Commuting is costly, and not just in reference to lost time. With gas prices in Boulder County around $3.16 per gallon and average fuel efficiency at 25 mpg, a daily round trip from Longmont to Boulder costs over $5 in gas, meaning more than $100 per month. That’s without factoring in maintenance, insurance, or lost time and productivity. There are few alternatives for avoiding such costs. Biking and busing sound ideal, but often are not practical due to weather, distance, limited transit routes, and time constraints. Without viable alternatives, the financial toll of commuting continues to climb – undermining the economic advantage of living outside Boulder. 

The Diagonal Bike Path – Promise or Problem?

In an effort to improve mobility and promote sustainability, Boulder County and CDOT launched the CO 119 Safety, Mobility, and Bikeway Project. Plans include a protected, paved 9-mile bikeway along the Diagonal Highway, improved Bus Rapid Transit (BRT) infrastructure, and safety improvements at intersections. On paper, it’s a forward-thinking solution offering greener commutes, reducing traffic accidents, and aligning with Boulder’s climate goals. 

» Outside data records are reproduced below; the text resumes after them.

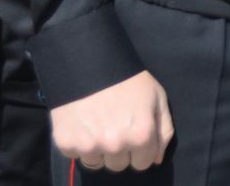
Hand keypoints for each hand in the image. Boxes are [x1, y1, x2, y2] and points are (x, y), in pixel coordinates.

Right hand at [50, 71, 173, 171]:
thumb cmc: (129, 80)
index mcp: (141, 136)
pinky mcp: (66, 144)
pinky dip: (79, 143)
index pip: (143, 164)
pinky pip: (76, 155)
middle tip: (115, 126)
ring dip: (98, 149)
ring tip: (98, 123)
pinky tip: (83, 122)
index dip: (140, 149)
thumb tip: (155, 160)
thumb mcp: (157, 98)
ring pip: (97, 163)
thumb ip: (163, 131)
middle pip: (119, 166)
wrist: (89, 64)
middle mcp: (115, 146)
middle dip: (119, 150)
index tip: (134, 133)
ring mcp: (89, 147)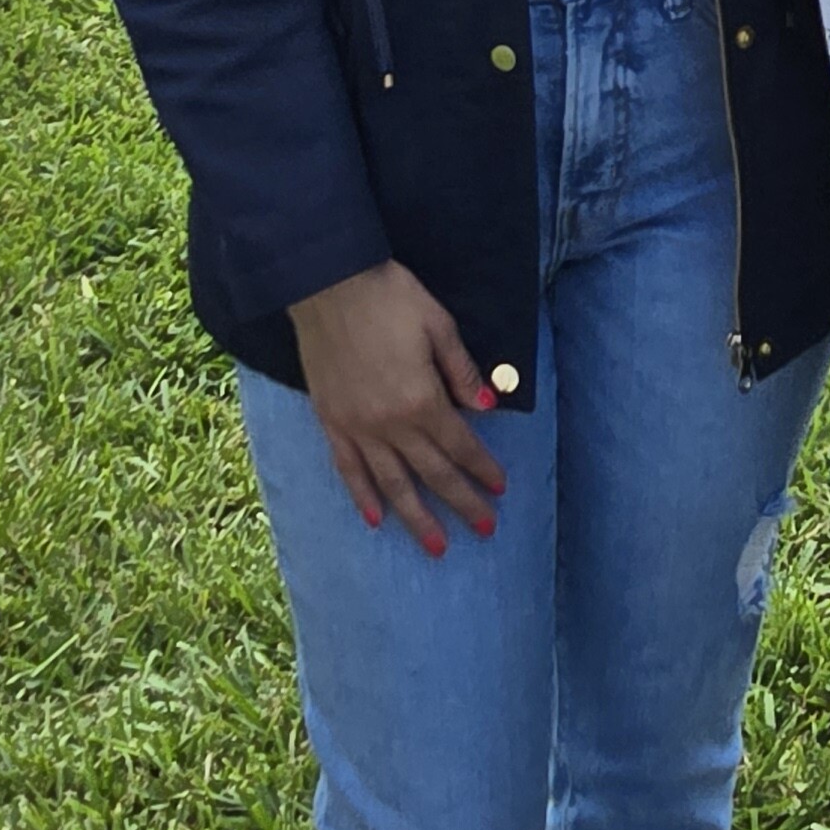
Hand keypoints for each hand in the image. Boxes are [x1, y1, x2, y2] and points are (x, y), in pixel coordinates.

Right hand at [288, 260, 506, 554]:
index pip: (461, 445)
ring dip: (416, 517)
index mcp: (422, 399)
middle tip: (484, 529)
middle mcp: (391, 423)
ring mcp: (358, 427)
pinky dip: (362, 497)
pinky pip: (348, 469)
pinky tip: (375, 520)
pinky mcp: (331, 422)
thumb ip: (462, 371)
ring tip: (436, 546)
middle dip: (461, 503)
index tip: (500, 490)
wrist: (329, 283)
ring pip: (392, 483)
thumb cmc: (391, 297)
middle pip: (432, 473)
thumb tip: (488, 408)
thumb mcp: (438, 325)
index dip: (482, 469)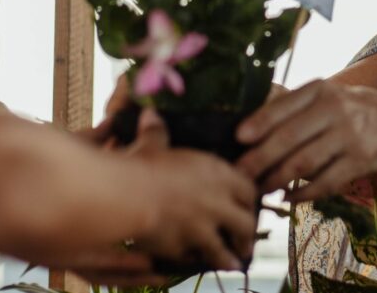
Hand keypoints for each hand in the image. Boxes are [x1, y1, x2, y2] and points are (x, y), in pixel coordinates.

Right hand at [128, 109, 258, 270]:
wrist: (128, 197)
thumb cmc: (141, 165)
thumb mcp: (152, 146)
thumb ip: (157, 132)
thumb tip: (150, 113)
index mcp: (218, 174)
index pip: (249, 189)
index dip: (249, 199)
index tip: (246, 203)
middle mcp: (218, 203)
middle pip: (247, 223)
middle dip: (247, 234)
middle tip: (245, 241)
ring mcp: (203, 229)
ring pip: (227, 249)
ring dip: (231, 257)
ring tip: (233, 263)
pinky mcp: (185, 249)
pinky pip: (196, 259)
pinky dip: (198, 261)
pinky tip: (195, 263)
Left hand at [235, 79, 376, 200]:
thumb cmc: (354, 109)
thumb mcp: (328, 95)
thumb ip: (295, 106)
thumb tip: (250, 127)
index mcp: (321, 89)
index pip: (284, 106)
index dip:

But for commuters, the reality is more complex. Construction has already caused road closures and shifting traffic patterns, making commutes unpredictable and slow. While the vision of the project is admirable, questions arise about who will actually benefit. Will enough people switch to biking to justify the disruption and excessive price tag? Can a highway designed for speed accommodate slower, mixed-use travel without compromising its purpose? While well-intentioned, the project has triggered concerns of construction-related traffic delays, loss of car lanes, and an unclear benefit for the majority of commuters who don’t usually bike, which will become entirely unfeasible in winter. For now, it feels more like yet another obstacle on an overburdened route rather than a solution. 

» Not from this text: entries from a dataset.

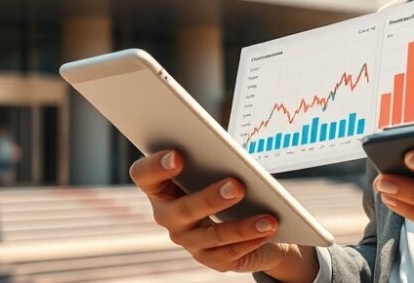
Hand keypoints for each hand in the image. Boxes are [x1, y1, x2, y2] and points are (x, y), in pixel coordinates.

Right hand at [128, 150, 319, 280]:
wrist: (241, 214)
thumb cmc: (221, 178)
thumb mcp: (214, 165)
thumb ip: (212, 159)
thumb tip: (232, 158)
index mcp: (160, 186)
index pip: (144, 175)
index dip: (156, 166)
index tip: (178, 155)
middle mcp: (167, 215)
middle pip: (183, 209)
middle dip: (211, 198)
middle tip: (237, 185)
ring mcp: (187, 240)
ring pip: (212, 235)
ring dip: (243, 226)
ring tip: (268, 218)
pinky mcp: (209, 258)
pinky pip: (230, 253)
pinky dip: (252, 241)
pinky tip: (269, 231)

Infrastructure Strain and Urban Growth 

Boulder’s situation offers a glimpse into a future the region may not be ready for. As the county’s population grows and jobs draw more workers, current infrastructure is already nearing its limits. Highways like the Diagonal, once sufficient, are increasingly overburdened and outdated. To remain economically viable and financially sustainable, Boulder must expand transportation infrastructure to meet the workforce’s needs. Businesses rely on stable, nearby workforces. Without affordable housing and efficient transportation, commercial real estate loses value, tenants struggle to retain employees, and the city’s growth and overall economic function stalls. Boulder needs an integrated approach: expanded road and transit systems, increased residential development, and smarter land use planning that balances sustainability with practicality and livability. Anything less than a carefully curated balance, and Boulder risks becoming a place where economic opportunity is choked by the very roads and highways meant to lead to it. 

Conclusion

As Boulder continues to grow, so do the challenges in commuting to and from this beautiful, promising city. What was once a manageable commute has become a daily struggle for thousands. Rising fuel costs, mounting traffic, and disruptive yet ambitious projects like the Diagonal Bikeway are forcing residents to reconsider what’s sustainable – environmentally, financially, and logistically. Forward-thinking transit is essential, but it must align with current needs of commuters. Boulder’s future depends on infrastructure that balances progress with practicality, offering viable options for everyone – whether they live two or twenty miles away.